Acute Toxicity of Cadmium and Lead to Adult Toad Bufo maculatus

Asian Journal of Biological and Life Sciences ,2012,1,3,238-241.
Published:December 2012
Type:Research Article
Author(s) affiliations:

Alex Ajeh Enuneku1 *, Lawrence Ikechukwu Ezemonye 2

1Department of Animal and Environmental Biology, Faculty of Life Sciences, University of Benin, NIGERIA.

2Ecotoxicology and Environmental Forensic Unit, National Centre for Energy and Environment, Energy Commission of Nigeria, University Benin, NIGERIA.  

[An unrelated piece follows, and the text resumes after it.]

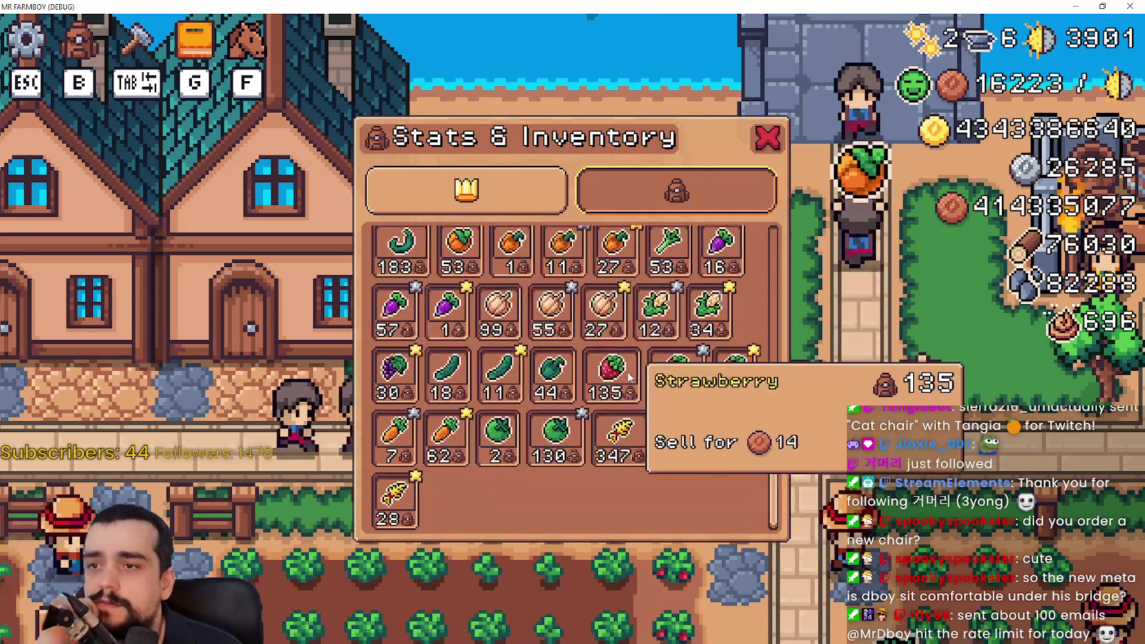
scroll(645, 324, up, 2)
scroll(645, 324, up, 4)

The toxicity of cadmium and lead to Bufo maculatus were assessed using acute toxicity assays in the laboratory. Mortality and behavioral changes were used as measurement end points for acute toxicity. The Organization for Economic Co-operation and Development (OECD) # 203 recommended semi static renewal bioassay with slight modification was used to determine 96hrs LC 50. Bufo maculatus was exposed to cadmium and lead concentration of 2, 4, 8, 16 and 32mg/l. Toads assumed a semi-erect posture in the highest concentration (32mg/l) lead concentration. Percentage mortality increased with increase in concentration and exposure duration. Mean percentage mortality for B. maculatus exposed cadmium and lead were significantly (p<0.05) different from control groups. Estimated LC50 concentrations were 9.97 and 16.03mg/l for cadmium and lead respectively. This indicated that B.moculatus was more sensitive to cadmium than lead. The study suggests that the release of cadmium and lead into the environment could possibly affect the well-being of amphibians and result in further decline of these sensitive organisms that contribute significantly to the food web. There is therefore the need to protect amphibians from habitat alteration due to metal pollution with a view to sustaining the rich biodiversity in the Nigerian Niger Delta ecological zone.